The SNP attributes can be search from the web using the field and terms below or selected from the limit page. The search can also be performed programatically using eUtils eSearch. Note: eUtils eFetch is currently being updated to support retrieval of variations with the new attributes.

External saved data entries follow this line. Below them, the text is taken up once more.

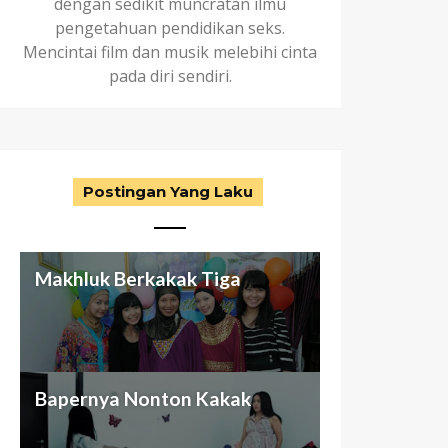
dengan sedikit muncratan ilmu
pengetahuan pendidikan seks.
Mencintai film dan musik melebihi cinta
pada diri sendiri.
Postingan Yang Laku
Makhluk Berkakak Tiga
Aku dan Keluarga (abnormal)
Antara Seragam Putih-Biru,
Nggak Cuma Butuh Passion
Bapernya Nonton Kakak
ku
Otak Cetek, dan Bunuh Diri
Buat Beli Mansion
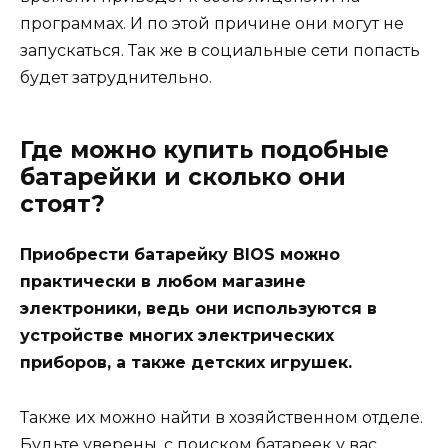
программах. И по этой причине они могут не
запускаться. Так же в социальные сети попасть
будет затруднительно.
Где можно купить подобные
батарейки и сколько они
стоят?
Приобрести батарейку BIOS можно
практически в любом магазине
электроники, ведь они используются в
устройстве многих электрических
приборов, а также детских игрушек.
Также их можно найти в хозяйственном отделе.
Будьте уверены, с поиском батареек у вас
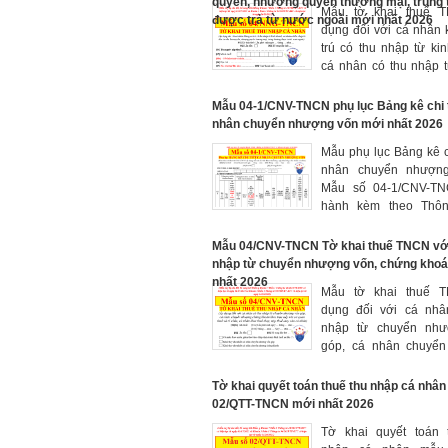
quyền, nhượng quyền thương mại, trúng
Mẫu tờ khai thuế 
Thông tư 94/2025/TT-
được trả từ nước ngoài mới nhất 2026
dụng đối với cá nhân
trú có thu nhập từ ki
cá nhân có thu nhập 
vốn, bản quyền, nhượ
thương mại, trúng th
Mẫu 04-1/CNV-TNCN phụ lục Bảng kê chi t
trả từ nước ngoài l
nhân chuyển nhượng vốn mới nhất 2026
04/NNG-TNCN (ban h
Mẫu phụ lục Bảng kê ch
theo Thông tư số 80/
nhân chuyển nhượng
BTC) mẫu bị sửa đổi 
Mẫu số 04-1/CNV-TN
tư 40/2025/TT-BTC và
hành kèm theo Thôn
94/2025/TT-BTC
80/2021/TT-BTC) mẫu
sung bởi Thông tư 94
Mẫu 04/CNV-TNCN Tờ khai thuế TNCN với
BTC có hiệu lực 
nhập từ chuyển nhượng vốn, chứng kho
14/10/2025
nhất 2026
Mẫu tờ khai thuế 
dụng đối với cá nhâ
nhập từ chuyển như
góp, cá nhân chuyể
chứng khoán khai trực
cơ quan thuế và tổ 
Tờ khai quyết toán thuế thu nhập cá nhâ
nhân khai thuế thay,
02/QTT-TNCN mới nhất 2026
thay cho cá nhân l
Tờ khai quyết toán 
04/CNV-TNCN (ban h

We'll let you know when the update is done.

SNP Attribute Search Field (type) Search Terms
A. Allele Origin ALLELE_ORIGIN (text) somatic
    germline
B. Clinical Significance CLINICAL_SIGNIFICANCE (text) non pathogenic
    other
    pathogenic
    probable non pathogenic
    probable pathogenic
    unknown
C. Global MAF GLOBAL_MAF (floating-point) exact 0.01[GLOBAL_MAF] or range 0.01:0.05[GLOBAL_MAF])

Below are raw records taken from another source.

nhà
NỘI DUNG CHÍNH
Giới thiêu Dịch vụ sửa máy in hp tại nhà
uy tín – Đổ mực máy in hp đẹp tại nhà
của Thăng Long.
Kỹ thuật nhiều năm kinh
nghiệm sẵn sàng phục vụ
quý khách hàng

D. Suspected SUSPECTED (text) paralog
 
VCF
The VCF four new tags of the attributes are described in the 000-README file on the FTP site (ftp://ftp.ncbi.nih.gov/snp/organisms/human_9606/VCF/v4.0/) and in the VCF header.
SNP Attribute VCF Tag
A. Allele Origin ##INFO=<ID=SAO,Number=1,Type=Integer,Description="SNP Allele Origin: 0 - unspecified, 1 - Germline, 2 - Somatic, 3 - Both">
B. Clinical Significance ##INFO=<ID=SCS,Number=1,Type=Integer,Description="SNP Clinical Significance, 0 - unknown, 1 - untested, 2 - non-pathogenic, 3 - probable-non-pathogenic, 4 - probable-pathogenic, 5 - pathogenic, 6 - drug-response, 7 - histocompatibility, 255 - other">
C. Global MAF ##INFO=<ID=GMAF,Number=1,Type=Float,Description="Global Minor Allele Frequency [0, 0.5]; global population is 1000GenomesProject phase 1 genotype data from 629 individuals, released in the 08-04-2010 dataset">
D. Suspected ##INFO=<ID=SSR,Number=1,Type=Integer,Description="SNP Suspect Reason Code, 0 - unspecified, 1 - Paralog, 2 - byEST, 3 - Para_EST, 4 - oldAlign, 5 - other">

 

Filtered VCF Files for polymorphic and clinical variants (Coming Soon).
Filtered VCF data files containing selected subsets of dbSNP to act as surrogates for “polymorphic” or “clinically significant” variants. These subsets are defined using minor allele frequencies (MAF) and sources (http://www.ncbi.nlm.nih.gov/projects/SNP/docs/rs_attributes.html#clinical), and the individual files include the following: 1) MAF > 0.01 based on 1000 Genomes populations in the May 2011 dataset, 2) MAF > 0.01 for any population submitted to dbSNP, 3) MAF > 0.01 for all populations submitted to dbSNP, 4) variations asserted to be clinically significant by submitters and 5) variations suspected to be false positives.